Going to production
This page describes a process for production usage
After configuring your project completely and performing user acceptance testing, there are a couple of things you should ensure before going to production.
- Make sure your labelling guidelines are complete and adapted for production usage
- Train your operators to
- use the Metamaze human validation module including exceptions like adding text that was handwritten or misrecognised, performing page management, ...
- follow the labelling guidelines very accurately
- know and understand the business process
- Have a clearly defined process and responsibilities for following up on human validation, promotion of production data to training data, pipeline analysis, creation of suggested tasks, model training and model deployment. Below is a recommended overview of roles and responsibilities.
The following responsibilities need to be taken up when running in production. In the initial weeks of production usage, we recommend to promote data, perform detailed pipeline analyses, create at least suggested tasks (if time allows create as well a custom task) and re-train weekly to ensure you get to higher automation rates fast. When you see the accuracy is plateau-ing, you can switch to monthly reviews.
If you would see bad performance in your models during production usage, here are a couple of tips to find out what is causing them
- Bad scans that cause bad OCR issues. These issues have to be fixed at the source and cannot be fixed in Metamaze. You will need to train the people scanning that you expect clean, correctly oriented, straight, high-resolution scans (min >150 preferably 300 dpi)
- Irrelevant documents. Inform the people scanning or sending the documents that they should only send relevant documents.
- Production data annotations are low quality and worsen the model. We recommend creating suggested and/or custom tasks on production data before retraining the model.

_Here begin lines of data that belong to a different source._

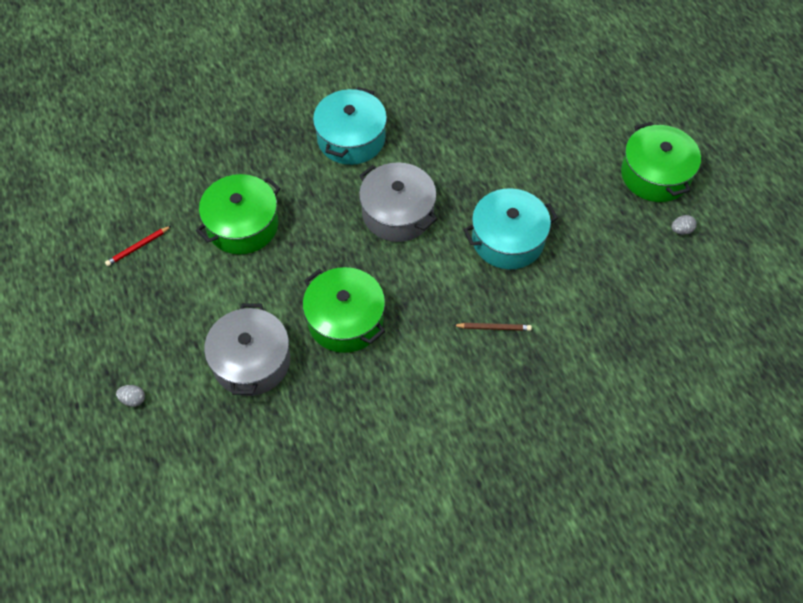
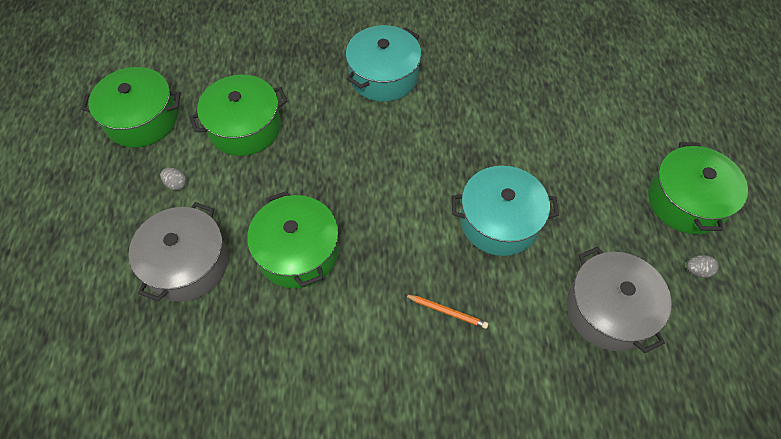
camera: 20 degrees right, 0 degrees up
red pencil [105,226,171,266] -> green pot [81,67,181,148]
grey egg [116,385,145,407] -> grey egg moved to [160,168,187,190]
grey pot [359,162,437,242] -> grey pot moved to [567,247,672,353]
brown pencil [453,323,532,331] -> orange pencil [404,294,488,329]

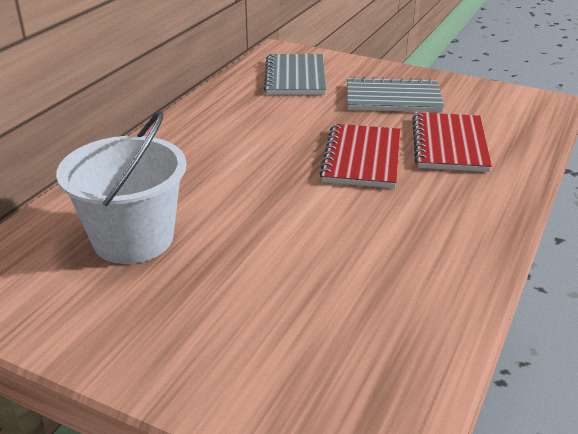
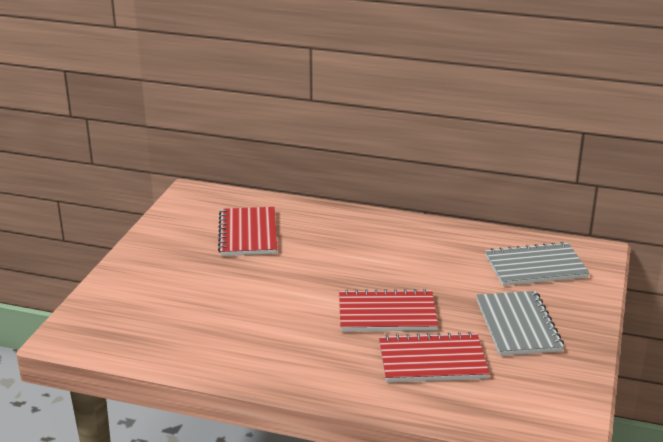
camera: 80 degrees right, 5 degrees down
white bucket [56,111,187,264] -> red notebook [218,207,277,256]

- Document content or layout different in production compared to training data can cause the models to underperform. In that case we recommend adding a sufficient amount of recent documents from production to training data. For example if you have only trained a date entity with values from October, but you go to production in January, it might cause bad recognition. This is however easily solved by adding some production data.
The analytics module can help you find problematic document types, entities or languages.